July, 2014 marks the 100th anniversary of the War to End all Wars.  Most Americans don’t know much about World War One.  We were only there for a short time at the end.  But this war was the beginning and the cause of all the wars after it.  World War I officially ended the way wars had been fought for centuries.  It’s called the first ‘modern’ war.   It saw the end of most of the European monarchies.  It changed the known world forever.

Walt Disney drove ambulances, poet Joyce Kilmer was killed, JRR Tolkien suffered in the English trenches and Adolf Hitler began to nurture his hatred in the German trenches. 

Above - German soldiers sitting in the trenches

At right - French soldier visiting with a lady in a vintage teens dress

My WWI impression is a Doughnut Dolly.  The Salvation Army joined many other services bringing some comfort to the boys at the front.  I choose the Salvation Army because it was the only service allowed near the frontlines.    The Salvation Army Dollies or Lassies made pies and coffee in the beginning, but when supplies ran low and with little hope of getting more, decided they had enough to make doughnuts (in a crueler style).  When a soldier asked if they could make them more convenient to carry, the doughnut with a hole was born.  Soldiers wrote home about this wonderful treat and they became popular in America.   You can go to the Salvation Army website and download the original recipe,



That’s me and our famous doughnuts.  The helmet is antique, so are our gas masks.  Even the doughnut cutter on the table is antique.  To make holes in the doughnuts, they fashioned these cutters from tin cans.


There are three of us.  We wear the typical smock worn by many ladies of the time who found themselves working instead of staying home.

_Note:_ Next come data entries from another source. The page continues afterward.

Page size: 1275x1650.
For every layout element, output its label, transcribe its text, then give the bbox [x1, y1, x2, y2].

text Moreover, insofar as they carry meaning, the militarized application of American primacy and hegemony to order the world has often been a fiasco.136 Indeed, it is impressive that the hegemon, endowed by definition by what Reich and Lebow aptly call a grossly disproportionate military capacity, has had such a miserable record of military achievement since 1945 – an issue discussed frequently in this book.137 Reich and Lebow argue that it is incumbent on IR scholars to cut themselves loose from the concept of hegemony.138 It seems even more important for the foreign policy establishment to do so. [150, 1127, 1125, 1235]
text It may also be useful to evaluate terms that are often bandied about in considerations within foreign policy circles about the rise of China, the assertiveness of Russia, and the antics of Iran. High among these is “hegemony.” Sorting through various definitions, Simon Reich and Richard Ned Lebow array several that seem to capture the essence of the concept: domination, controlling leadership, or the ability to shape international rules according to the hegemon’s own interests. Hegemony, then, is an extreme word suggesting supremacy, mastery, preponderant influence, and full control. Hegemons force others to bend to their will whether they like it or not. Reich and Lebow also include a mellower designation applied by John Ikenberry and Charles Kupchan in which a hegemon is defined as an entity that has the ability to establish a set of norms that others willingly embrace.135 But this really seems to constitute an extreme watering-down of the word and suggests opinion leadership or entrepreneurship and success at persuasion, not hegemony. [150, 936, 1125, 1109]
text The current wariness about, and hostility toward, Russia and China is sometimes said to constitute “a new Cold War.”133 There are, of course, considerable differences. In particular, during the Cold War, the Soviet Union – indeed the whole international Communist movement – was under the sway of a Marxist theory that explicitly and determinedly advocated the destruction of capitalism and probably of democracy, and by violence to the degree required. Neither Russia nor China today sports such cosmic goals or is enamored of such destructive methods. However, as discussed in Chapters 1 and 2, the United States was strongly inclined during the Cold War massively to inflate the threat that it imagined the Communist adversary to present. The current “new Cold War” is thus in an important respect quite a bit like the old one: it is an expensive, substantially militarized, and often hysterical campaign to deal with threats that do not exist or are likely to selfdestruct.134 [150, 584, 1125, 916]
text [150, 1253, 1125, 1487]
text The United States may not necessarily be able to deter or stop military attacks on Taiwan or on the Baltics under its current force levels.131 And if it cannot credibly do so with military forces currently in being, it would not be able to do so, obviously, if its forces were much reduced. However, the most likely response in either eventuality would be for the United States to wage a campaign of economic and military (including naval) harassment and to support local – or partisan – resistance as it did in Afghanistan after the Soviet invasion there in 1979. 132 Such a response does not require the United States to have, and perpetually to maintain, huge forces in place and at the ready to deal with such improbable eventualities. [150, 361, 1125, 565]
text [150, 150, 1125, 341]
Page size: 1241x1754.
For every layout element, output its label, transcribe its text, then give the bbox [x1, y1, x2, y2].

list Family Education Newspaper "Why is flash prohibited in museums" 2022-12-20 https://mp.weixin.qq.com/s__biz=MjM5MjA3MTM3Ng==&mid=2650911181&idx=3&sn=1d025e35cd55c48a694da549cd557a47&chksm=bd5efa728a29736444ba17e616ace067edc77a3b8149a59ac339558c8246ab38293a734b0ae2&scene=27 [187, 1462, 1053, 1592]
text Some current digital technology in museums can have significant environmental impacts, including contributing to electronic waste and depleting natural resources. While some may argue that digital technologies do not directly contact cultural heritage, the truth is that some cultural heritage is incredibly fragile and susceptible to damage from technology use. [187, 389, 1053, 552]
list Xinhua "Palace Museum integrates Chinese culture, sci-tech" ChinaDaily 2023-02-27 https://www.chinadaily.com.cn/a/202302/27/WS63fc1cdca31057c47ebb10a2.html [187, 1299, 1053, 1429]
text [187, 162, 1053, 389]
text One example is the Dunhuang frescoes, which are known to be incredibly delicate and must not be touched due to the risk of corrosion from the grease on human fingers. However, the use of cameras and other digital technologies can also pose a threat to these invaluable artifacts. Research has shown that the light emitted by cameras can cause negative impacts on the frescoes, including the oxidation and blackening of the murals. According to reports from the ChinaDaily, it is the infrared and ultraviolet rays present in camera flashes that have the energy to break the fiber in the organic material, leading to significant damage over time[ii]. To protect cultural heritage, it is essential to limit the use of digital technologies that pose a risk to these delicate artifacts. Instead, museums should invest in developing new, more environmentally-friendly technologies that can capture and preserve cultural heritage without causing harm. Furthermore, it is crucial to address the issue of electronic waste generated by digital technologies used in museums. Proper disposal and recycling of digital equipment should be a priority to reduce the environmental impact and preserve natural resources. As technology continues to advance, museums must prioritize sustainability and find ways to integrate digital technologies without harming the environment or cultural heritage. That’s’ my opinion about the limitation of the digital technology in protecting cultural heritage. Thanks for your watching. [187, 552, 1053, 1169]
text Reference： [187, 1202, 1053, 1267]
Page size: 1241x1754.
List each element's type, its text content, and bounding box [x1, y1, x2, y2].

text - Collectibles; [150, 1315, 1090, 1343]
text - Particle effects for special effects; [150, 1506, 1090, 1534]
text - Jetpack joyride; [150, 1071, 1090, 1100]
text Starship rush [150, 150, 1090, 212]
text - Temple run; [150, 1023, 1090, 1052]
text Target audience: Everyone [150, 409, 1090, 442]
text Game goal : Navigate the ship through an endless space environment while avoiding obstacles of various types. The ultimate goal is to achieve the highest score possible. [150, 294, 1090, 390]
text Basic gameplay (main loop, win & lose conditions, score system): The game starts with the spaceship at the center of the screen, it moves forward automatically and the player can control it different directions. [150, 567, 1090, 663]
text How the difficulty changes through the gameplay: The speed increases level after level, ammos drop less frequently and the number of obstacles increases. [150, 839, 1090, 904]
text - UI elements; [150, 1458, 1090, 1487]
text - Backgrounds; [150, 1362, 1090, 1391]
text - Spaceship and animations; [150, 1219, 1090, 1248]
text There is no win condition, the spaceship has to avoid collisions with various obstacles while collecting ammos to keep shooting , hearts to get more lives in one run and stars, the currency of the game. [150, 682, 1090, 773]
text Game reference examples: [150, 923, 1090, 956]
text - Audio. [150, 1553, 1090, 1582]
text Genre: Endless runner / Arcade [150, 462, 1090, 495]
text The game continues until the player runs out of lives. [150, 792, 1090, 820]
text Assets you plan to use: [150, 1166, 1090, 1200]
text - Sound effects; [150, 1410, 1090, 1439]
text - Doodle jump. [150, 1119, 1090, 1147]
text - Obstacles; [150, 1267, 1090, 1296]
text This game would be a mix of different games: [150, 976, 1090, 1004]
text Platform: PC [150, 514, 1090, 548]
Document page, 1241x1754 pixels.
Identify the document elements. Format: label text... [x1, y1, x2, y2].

Doughnut Dollies were issued helmets and gas masks by the unit assigned to protect them.  They were shelled, shot at and bugged out, often suffering as much as the men, but through thick and thin, they made sure a doughnut, a cup of coffee, and some comfort were there for the soldiers.  They helped so many endure the horrors of some of the most inhumane conditions soldiers have ever had to suffer.


Typical day wear of 1915.  The blouse is vintage but the skirt was made by this lovely lady.


My greatest delight is seeing the face of a war veteran as he enters our WWI display area.  They nod at the various soldiers and their displays and ask about the weapons, but when they see The Salvation Army Doughnut Dollies, their faces light up.  They hurry over and suddenly we become the ‘real deal’ to them.  They treat us as though we are actually part of the Salvation Army.  We have been told some of the most heart-warming/rending stories of how the Salvation Army changed their lives.  Sometimes there are tears in their eyes.  They thank us for being there and we thank them for their service.  It’s why I remain an historic re-enactor.




 Doing my job, feeding doughboys their doughnuts

Until next time…
Sandra Maxwell


Sewing is an art form, not a science!